The Hut Group has confirmed its intention to launch a £4.5bn stock market listing that would give the etail group a £5.4bn market capitalisation.
The online retail group, which owns brands including MyProtein and Glossybox, will be selling 35% of its shares through the listing for £5 a share, which is expected to raise £1.9bn in fresh funds for the business.
Of the shares sold, 20% will be newly issued and 15% will comprise existing shares, which will be sold by current shareholders to raise further capital.
The Hut Group’s offer price equates to a £4.5 billion pre-money equity value, which implies a market capitalisation on admission of approximately £5.4 billion.
Dragoneer Investment Group, a venture capital firm that has previously invested in firms such as Airbnb, Netflix and Dollar Shave Club, has agreed to acquire £50m worth of shares as part of the float, joining other investment firms including BlackRock in acquiring shares.

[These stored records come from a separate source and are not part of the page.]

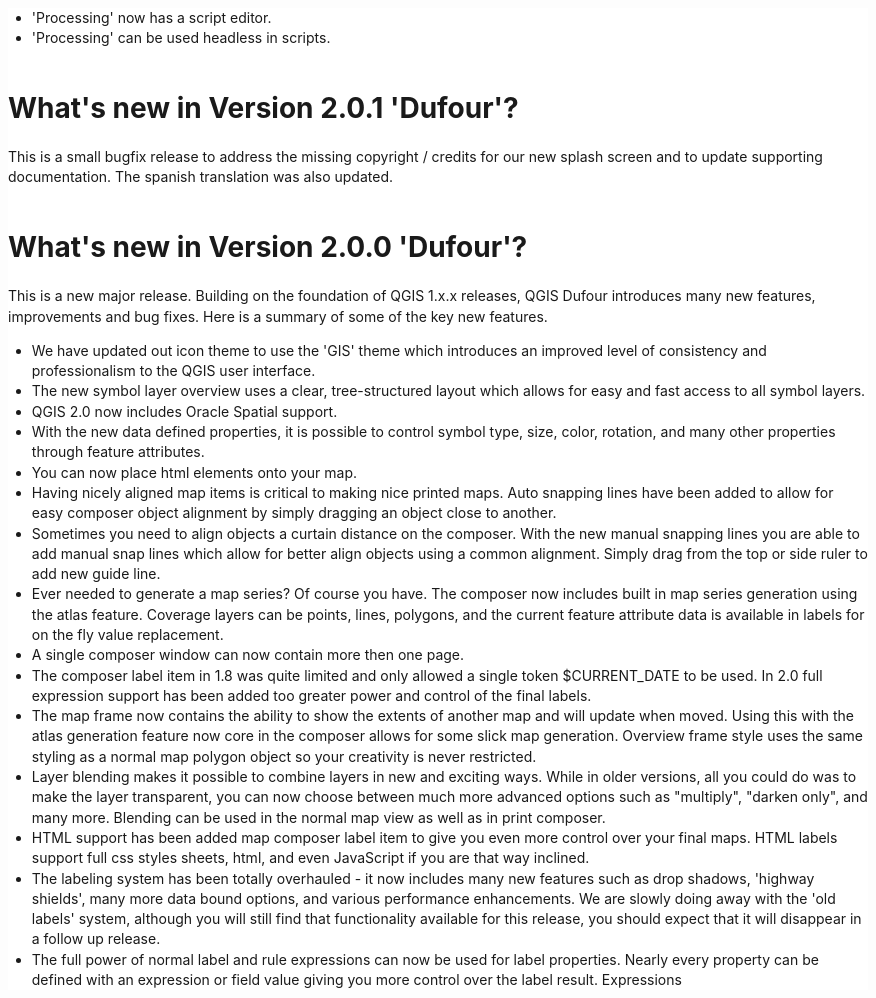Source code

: - 'Processing' now has a script editor.
- 'Processing' can be used headless in scripts.

# What's new in Version 2.0.1 'Dufour'?

This is a small bugfix release to address the missing copyright / credits for
our new splash screen and to update supporting documentation. The spanish
translation was also updated.

# What's new in Version 2.0.0 'Dufour'?

This is a new major release. Building on the foundation of
QGIS 1.x.x releases, QGIS Dufour introduces many new features,
improvements and bug fixes. Here is a summary of some of the
key new features.

- We have updated out icon theme to use the 'GIS' theme which introduces
an improved level of consistency and professionalism to the QGIS user
interface.
- The new symbol layer overview uses a clear, tree-structured layout
which allows for easy and fast access to all symbol layers.
- QGIS 2.0 now includes Oracle Spatial support.
- With the new data defined properties, it is possible to control symbol
type, size, color, rotation, and many other properties through feature
attributes.
- You can now place html elements onto your map.
- Having nicely aligned map items is critical to making nice printed
maps. Auto snapping lines have been added to allow for easy composer
object alignment by simply dragging an object close to another.
- Sometimes you need to align objects a curtain distance on the composer.
With the new manual snapping lines you are able to add manual snap lines
which allow for better align objects using a common alignment. Simply
drag from the top or side ruler to add new guide line.
- Ever needed to generate a map series? Of course you have. The composer
now includes built in map series generation using the atlas feature.
Coverage layers can be points, lines, polygons, and the current feature
attribute data is available in labels for on the fly value replacement.
- A single composer window can now contain more then one page.
- The composer label item in 1.8 was quite limited and only allowed a single
token $CURRENT_DATE to be used. In 2.0 full expression support has been
added too greater power and control of the final labels.
- The map frame now contains the ability to show the extents of another
map and will update when moved. Using this with the atlas generation
feature now core in the composer allows for some slick map generation.
Overview frame style uses the same styling as a normal map polygon
object so your creativity is never restricted.
- Layer blending makes it possible to combine layers in new and exciting
ways. While in older versions, all you could do was to make the layer
transparent, you can now choose between much more advanced options such as
"multiply", "darken only", and many more. Blending can be used in the
normal map view as well as in print composer.
- HTML support has been added map composer label item to give you even
more control over your final maps. HTML labels support full css styles
sheets, html, and even JavaScript if you are that way inclined.
- The labeling system has been totally overhauled - it now includes many
new features such as drop shadows, 'highway shields', many more data bound
options, and various performance enhancements. We are slowly doing away
with the 'old labels' system, although you will still find that
functionality available for this release, you should expect that it will
disappear in a follow up release.
- The full power of normal label and rule expressions can now be used for
label properties. Nearly every property can be defined with an expression
or field value giving you more control over the label result. Expressions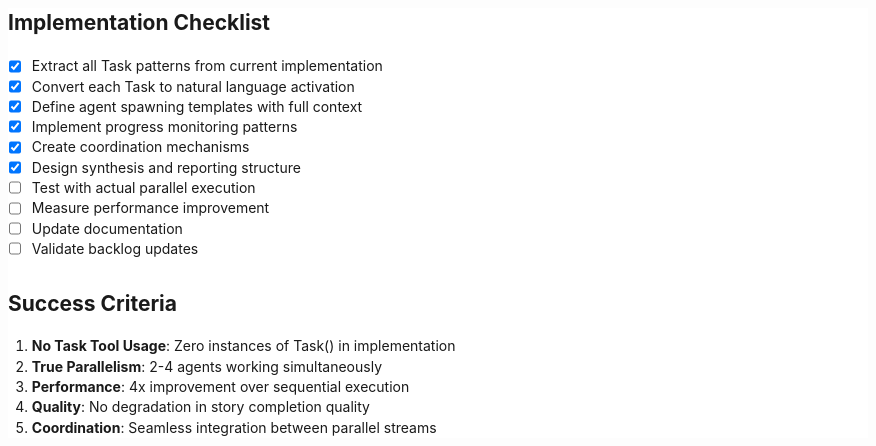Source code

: ## Implementation Checklist

- [x] Extract all Task patterns from current implementation
- [x] Convert each Task to natural language activation
- [x] Define agent spawning templates with full context
- [x] Implement progress monitoring patterns
- [x] Create coordination mechanisms
- [x] Design synthesis and reporting structure
- [ ] Test with actual parallel execution
- [ ] Measure performance improvement
- [ ] Update documentation
- [ ] Validate backlog updates

## Success Criteria

1. **No Task Tool Usage**: Zero instances of Task() in implementation
2. **True Parallelism**: 2-4 agents working simultaneously
3. **Performance**: 4x improvement over sequential execution
4. **Quality**: No degradation in story completion quality
5. **Coordination**: Seamless integration between parallel streams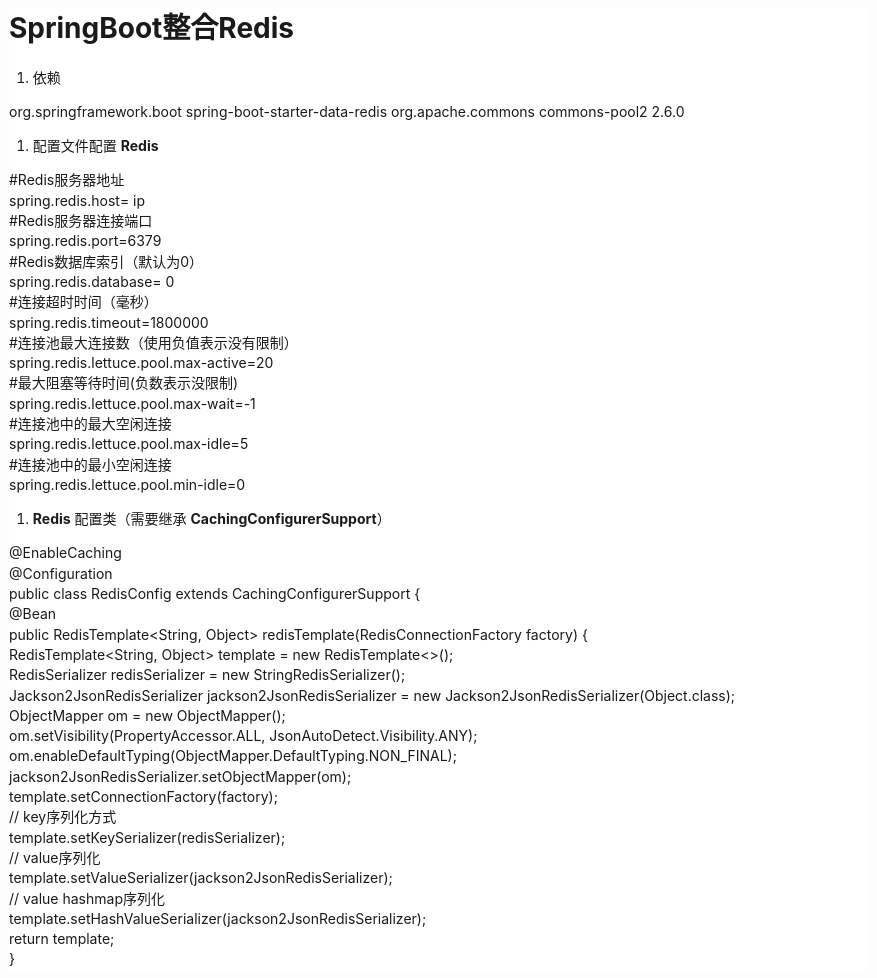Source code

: 
# SpringBoot整合Redis

1. 依赖
    

  
<dependency>  
  <groupId>org.springframework.boot</groupId>  
  <artifactId>spring-boot-starter-data-redis</artifactId>  
</dependency>  
  
  
<dependency>  
  <groupId>org.apache.commons</groupId>  
  <artifactId>commons-pool2</artifactId>  
  <version>2.6.0</version>  
</dependency>  
  

1. 配置文件配置 **Redis**
    

#Redis服务器地址  
spring.redis.host= ip  
#Redis服务器连接端口  
spring.redis.port=6379  
#Redis数据库索引（默认为0）  
spring.redis.database= 0  
#连接超时时间（毫秒）  
spring.redis.timeout=1800000  
#连接池最大连接数（使用负值表示没有限制）  
spring.redis.lettuce.pool.max-active=20  
#最大阻塞等待时间(负数表示没限制)  
spring.redis.lettuce.pool.max-wait=-1  
#连接池中的最大空闲连接  
spring.redis.lettuce.pool.max-idle=5  
#连接池中的最小空闲连接  
spring.redis.lettuce.pool.min-idle=0  
  

1. **Redis** 配置类（需要继承 **CachingConfigurerSupport**）
    

@EnableCaching  
@Configuration  
public class RedisConfig extends CachingConfigurerSupport {  
    @Bean  
    public RedisTemplate<String, Object> redisTemplate(RedisConnectionFactory factory) {  
        RedisTemplate<String, Object> template = new RedisTemplate<>();  
        RedisSerializer<String> redisSerializer = new StringRedisSerializer();  
        Jackson2JsonRedisSerializer jackson2JsonRedisSerializer = new Jackson2JsonRedisSerializer(Object.class);  
        ObjectMapper om = new ObjectMapper();  
        om.setVisibility(PropertyAccessor.ALL, JsonAutoDetect.Visibility.ANY);  
        om.enableDefaultTyping(ObjectMapper.DefaultTyping.NON\_FINAL);  
        jackson2JsonRedisSerializer.setObjectMapper(om);  
        template.setConnectionFactory(factory);  
				// key序列化方式  
        template.setKeySerializer(redisSerializer);  
				// value序列化  
        template.setValueSerializer(jackson2JsonRedisSerializer);  
				// value hashmap序列化  
        template.setHashValueSerializer(jackson2JsonRedisSerializer);  
        return template;  
    }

When The Hut Group announced plans to float last month, founder and chief executive Matthew Moulding said: “Our intention to float The Hut Group on the London Stock Exchange reflects the achievements of the past but also our strong belief in the significant potential for THG in the future.
“THG has enjoyed strong growth since being founded in 2004, employing more than 7,000 people and establishing a track record of consistent delivery for our customers.”